Le flixbus roule depuis quelques heures. L'intérieur du bus est chaud. Soudain tu dois aller pisser. Tu te lèves, tu te déplaces jusqu'à l'escalier de la porte médiane, tu descends les quelques marches, tu constates qu'il n'est pas marqué "occupé" sur la porte et tu t'en réjouis, tu presses la poignée, tu pousses, et là tu dois réfléchir à quelle partie du corps tu vas devoir enfiler en premier, il faut un peu de stratégie, sinon tu risques de te trouver à genoux sur la cuvette plutôt qu'assis. Tu constates qu'il n'y a pas de papier cul. Tu fais marche arrière, dans une tentative pour inverser la stratégie d'introduction du corps dans l'espace exigu. Si tu as de la chance tu ressors. De toute façon tu renonces à pisser.  

 

Une heure trente plus tard, le flixbus sort de l'autoroute, il s'arrête en plein soleil. Juste à côté d'un espace jeux d'enfants. Disons un jeu "pour" les enfants. Parce que ce n'est pas du tout un jeu d'enfant d'entrer là dedans.

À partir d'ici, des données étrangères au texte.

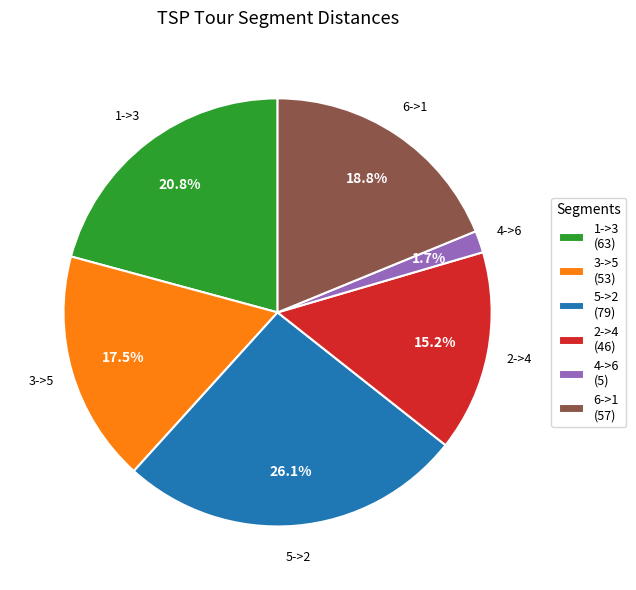

To the nearest percent, what is the difference between the 4->6 and 6->1 slice percentages?

17%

Le garçon nu assis à la nuque raide qui a eu besoin de pisser aimerait jouer un moment à la balançoire, ça lui rappelle des souvenirs de la petite enfance. L'herbe très verte de l'espace enfant et attirante. L'espace est entouré de grilles peintes en vert, vert comme l'herbe. Le garçon fait le tour de l'extérieur de la grille, il ne trouve pas de porte d'entrée.  

 

Comme il n'a pas pu atteindre les balançoires, il se souvient de l'image reçue en cadeau de la femme avec la montagne très belle mais inatteignable. Il constate que les vitres sont parfois remplacées par des grilles. Il se concentre alors avec énergie malgré son besoin de pisser et bientôt il réussit à créer la sensation que son corps glisse dans l'air comme sur une balançoire pour enfants, ça plonge en avant, les bras tirent sur les cordes pour accentuer l'élan et après le creux de la vague ça remonte, ça remonte vers le ciel. Au plus près du ciel il y a un ralentissement, puis un instant de suspens qui te donne le vertige, puis ça repart dans l'autre sens dans une nouvelle chute, cette fois en arrière, puis ça remonte vers le ciel mais cette fois tu ne le vois pas le ciel bleu, parce qu'il est dans ton dos et tes yeux se contentent de regarder l'herbe verte sous tes pieds. Et ainsi de suite. Le garçon nu à la nuque raide est assis sur une balançoire imaginaire et constate qu'il n'a plus besoin de pisser.